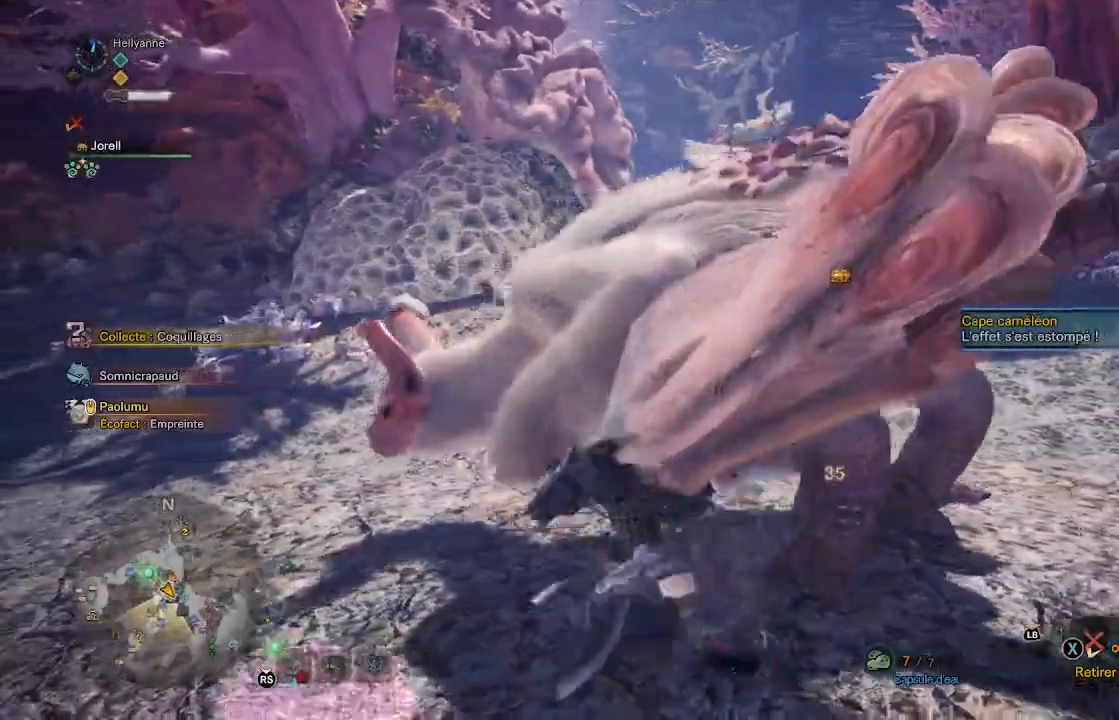
{"dt_ms": 500, "buttons": ["Y"], "left_stick": "up-right", "right_stick": "center", "events": [[67, "Y", "up"], [133, "Y", "down"], [233, "Y", "up"], [300, "Y", "down"], [433, "Y", "up"], [500, "Y", "down"]]}
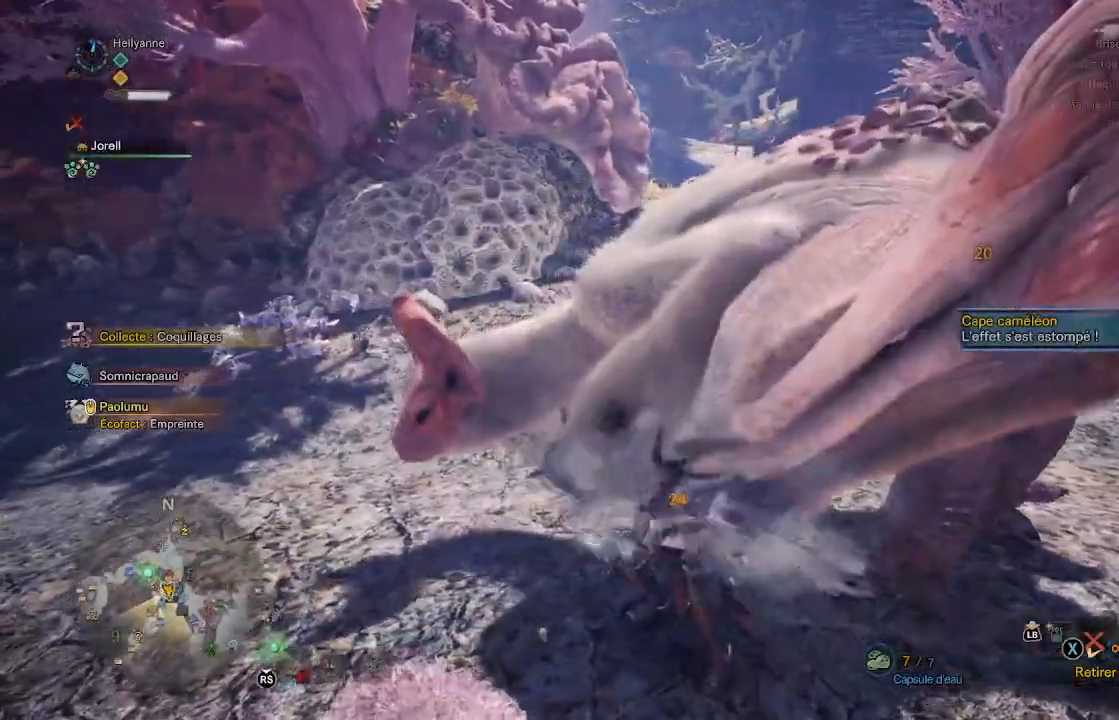
{"dt_ms": 500, "buttons": [], "left_stick": "right", "right_stick": "center", "events": [[133, "Y", "up"], [200, "Y", "down"], [333, "Y", "up"], [400, "Y", "down"], [433, "left_stick", "right"], [500, "Y", "up"]]}
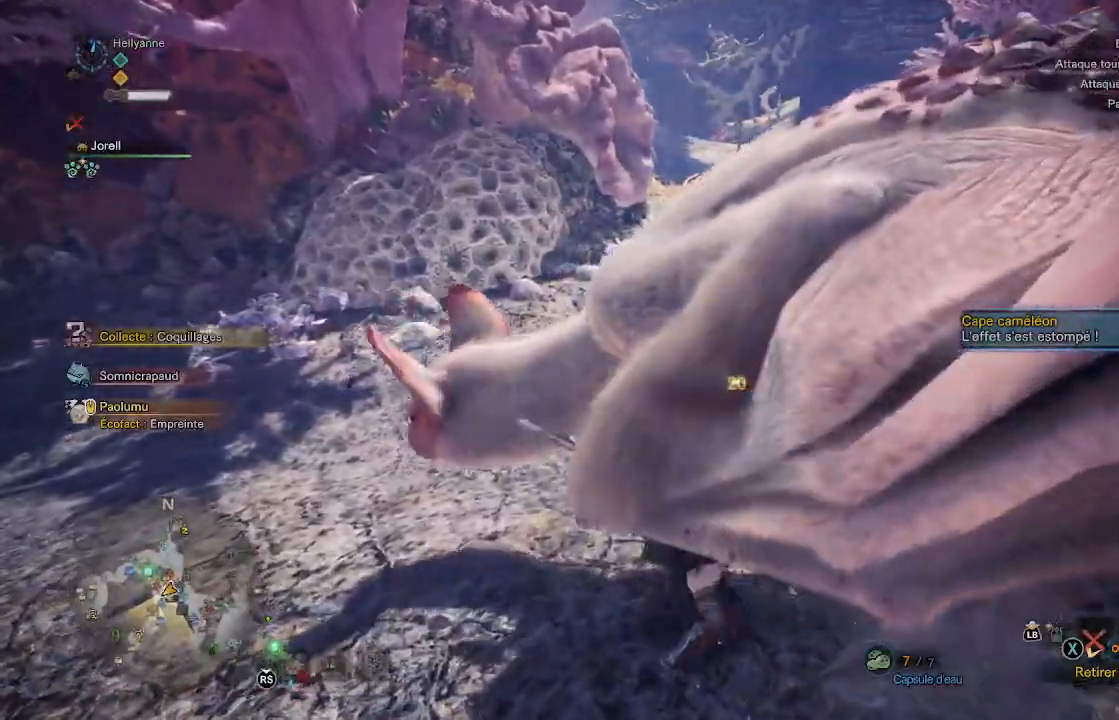
{"dt_ms": 500, "buttons": ["Y"], "left_stick": "down-right", "right_stick": "center", "events": [[100, "Y", "down"], [200, "Y", "up"], [250, "left_stick", "down-right"], [300, "Y", "down"], [400, "Y", "up"], [483, "Y", "down"]]}
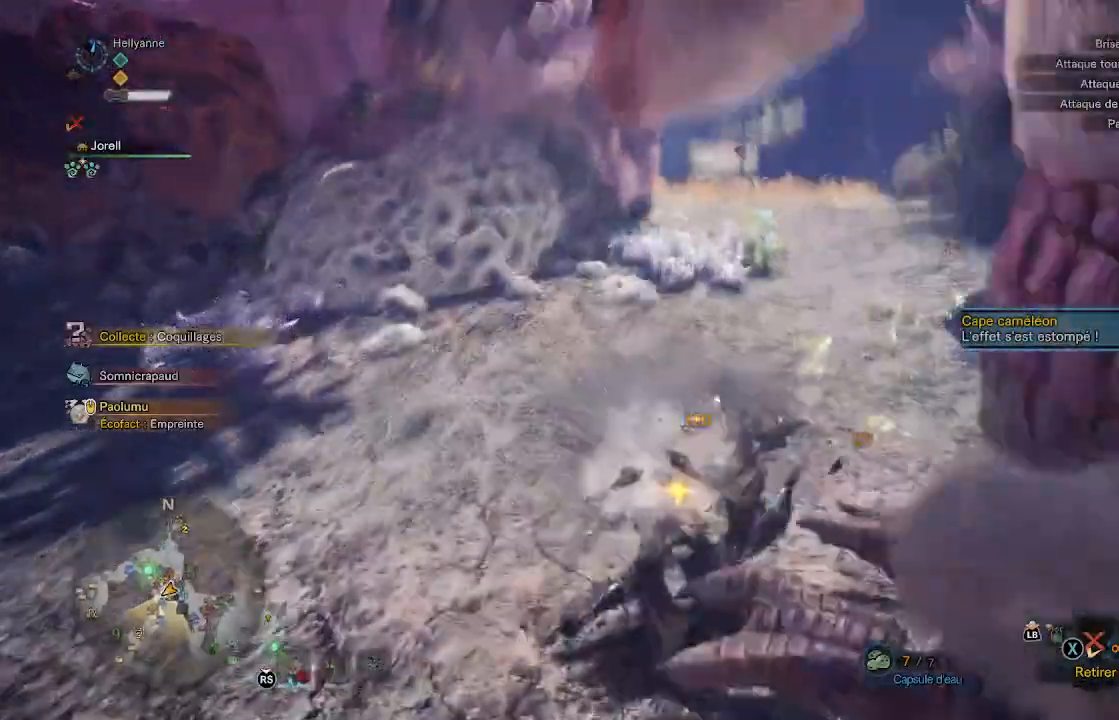
{"dt_ms": 500, "buttons": [], "left_stick": "down-right", "right_stick": "right", "events": [[100, "Y", "up"], [167, "Y", "down"], [267, "Y", "up"], [417, "right_stick", "right"]]}
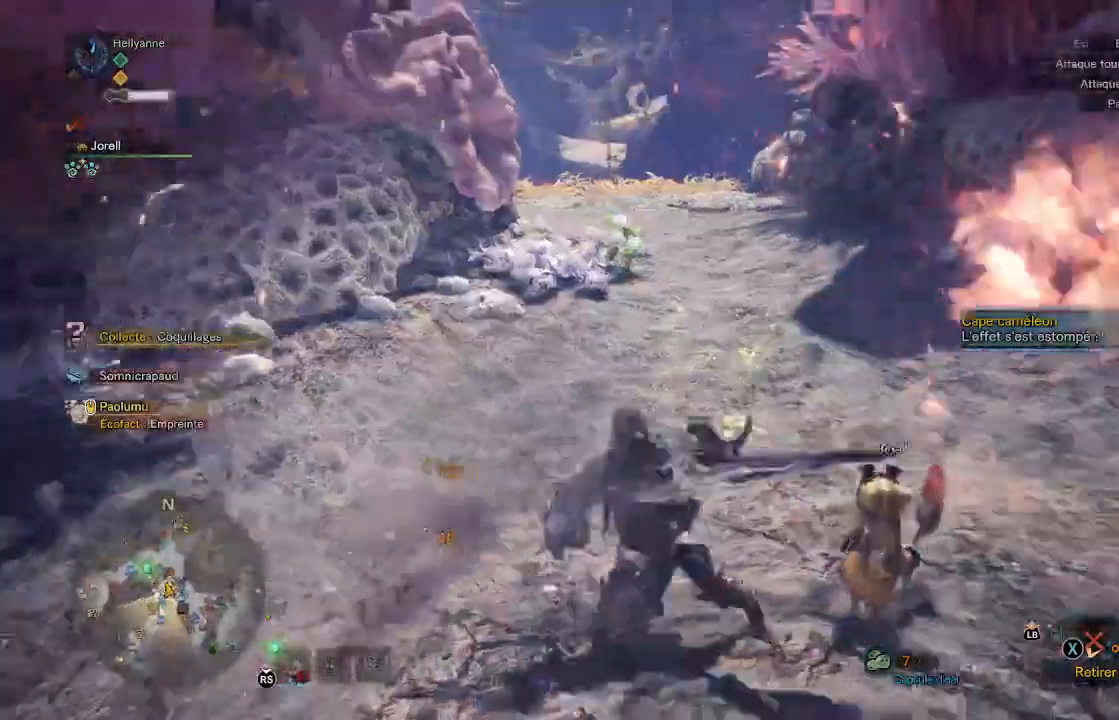
{"dt_ms": 500, "buttons": [], "left_stick": "up-right", "right_stick": "right", "events": [[133, "left_stick", "right"], [467, "left_stick", "up-right"]]}
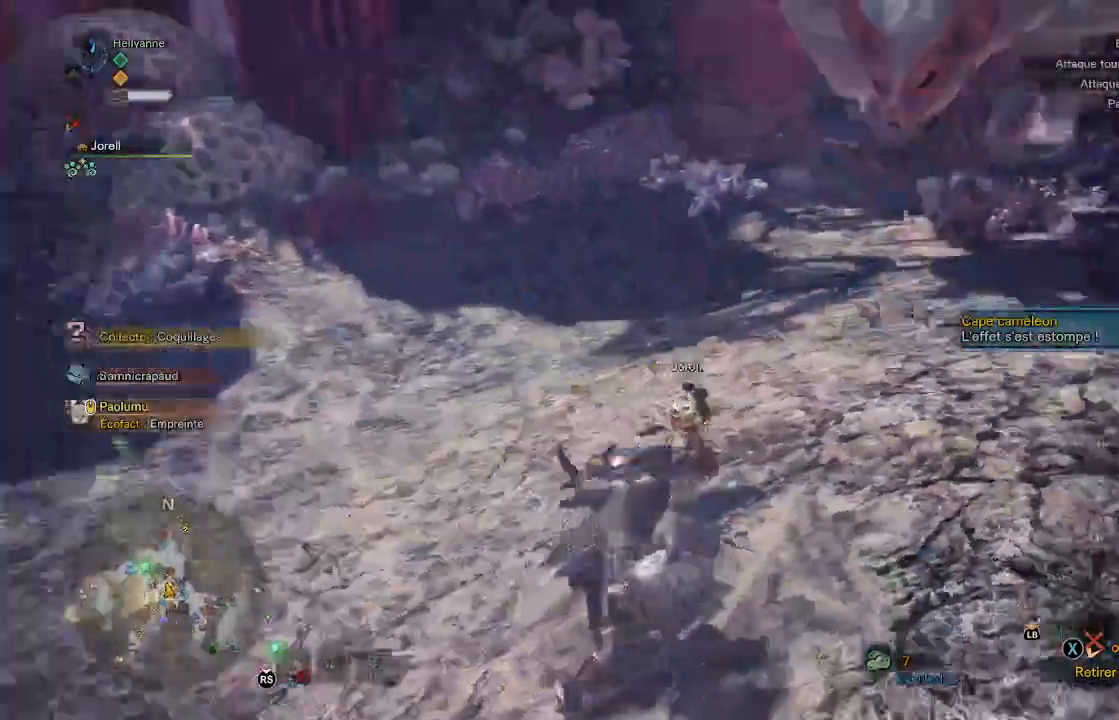
{"dt_ms": 500, "buttons": [], "left_stick": "up", "right_stick": "center", "events": [[50, "right_stick", "up-right"], [267, "left_stick", "up"], [300, "right_stick", "center"]]}
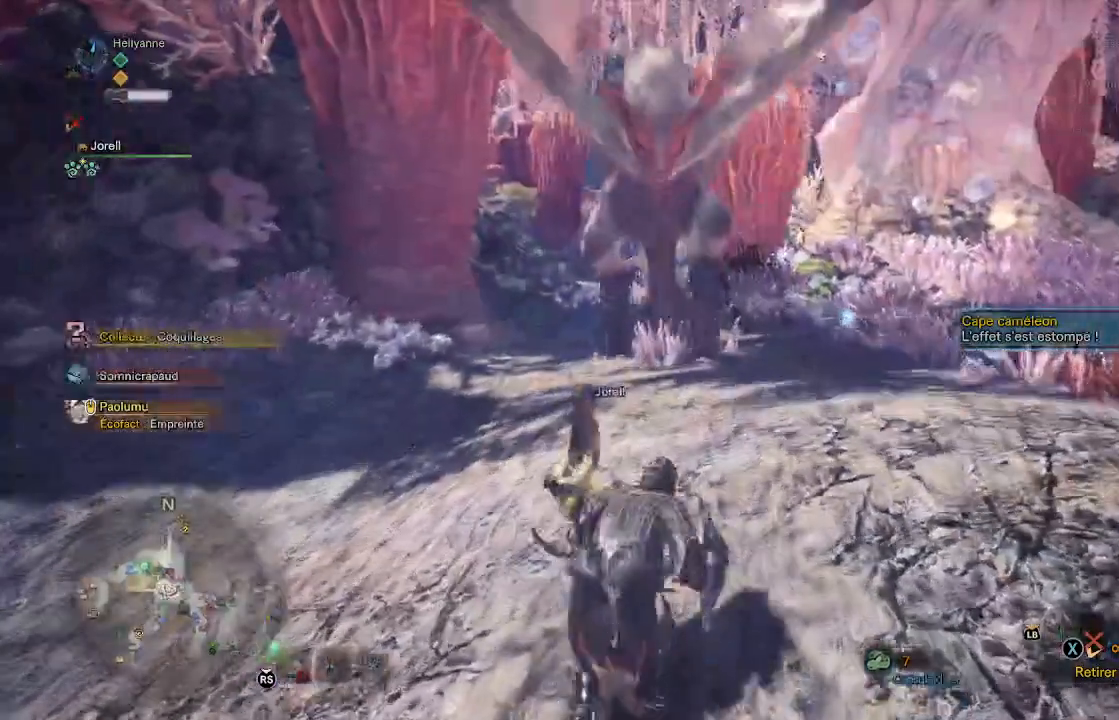
{"dt_ms": 500, "buttons": ["A"], "left_stick": "up", "right_stick": "center", "events": [[467, "A", "down"]]}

________________

Task item: Please output the material as written, apart from the images.

Result for this task:
{"dt_ms": 500, "buttons": ["Y"], "left_stick": "up-right", "right_stick": "center", "events": [[67, "Y", "up"], [133, "Y", "down"], [233, "Y", "up"], [300, "Y", "down"], [433, "Y", "up"], [500, "Y", "down"]]}
{"dt_ms": 500, "buttons": [], "left_stick": "right", "right_stick": "center", "events": [[133, "Y", "up"], [200, "Y", "down"], [333, "Y", "up"], [400, "Y", "down"], [433, "left_stick", "right"], [500, "Y", "up"]]}
{"dt_ms": 500, "buttons": ["Y"], "left_stick": "down-right", "right_stick": "center", "events": [[100, "Y", "down"], [200, "Y", "up"], [250, "left_stick", "down-right"], [300, "Y", "down"], [400, "Y", "up"], [483, "Y", "down"]]}
{"dt_ms": 500, "buttons": [], "left_stick": "down-right", "right_stick": "right", "events": [[100, "Y", "up"], [167, "Y", "down"], [267, "Y", "up"], [417, "right_stick", "right"]]}
{"dt_ms": 500, "buttons": [], "left_stick": "up-right", "right_stick": "right", "events": [[133, "left_stick", "right"], [467, "left_stick", "up-right"]]}
{"dt_ms": 500, "buttons": [], "left_stick": "up", "right_stick": "center", "events": [[50, "right_stick", "up-right"], [267, "left_stick", "up"], [300, "right_stick", "center"]]}
{"dt_ms": 500, "buttons": ["A"], "left_stick": "up", "right_stick": "center", "events": [[467, "A", "down"]]}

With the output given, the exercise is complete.